Import Inspector annotations
Controls whether to import and display GNAT SAS annotations generated by Inspector analysis such as generated contracts and values of variables in the source editor. Note that importing GNAT SAS annotations can take a significant amount of time for large projects.

Default review action
Choose the default action performed when clicking on a review action. 'Review' to add a manual review; 'Annotate' to add a pragma Annotate to the code; or 'Both' to let the user choose the method for each review.

Color for 'removed' messages
Color to use for the foreground of removed messages in the Locations view.

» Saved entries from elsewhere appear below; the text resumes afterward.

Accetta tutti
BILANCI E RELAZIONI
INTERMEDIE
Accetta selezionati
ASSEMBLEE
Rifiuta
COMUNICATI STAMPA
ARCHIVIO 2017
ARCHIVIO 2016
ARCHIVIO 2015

The plug-in also adds the following properties to edit the Analyzer package of your project file in Edit ‣ Project Properties...:

GNATSAS

This menu lets you specify the GNAT SAS project attributes described in Analyzer package attributes, with the exception of the Switches attribute that is customizable with the interfaces listed below.
Build/Switches/GNATSAS analyze

This menu sets switches that impacts all analysis.

Multiprocessing
Specify the number of processes to generate SCIL files and analyze files (0 means use as many cores as available on the machine). Maps to the -j switch.

Enable GNAT Warnings
Enable/disable launching GNAT front end and collecting its warnings, see Configuring GNAT Warnings.

Enable Infer
Enable/disable Infer analysis (enabled by default).

Enable Inspector
Enable/disable Inspector analysis (enabled by default).

Enable GNATcheck
Enable/disable GNATcheck analysis (enabled by default).
Build/Switches/GNATSAS inspector

This menu sets switches specific to the Inspector analysis engine.

Ignore representation clauses
Perform analysis as if representation clauses had been stripped from the source code (see Representation Clauses).

Unconstrained float overflow
Check for overflow on unconstrained floating point types (see Detection of Floating Point Overflow).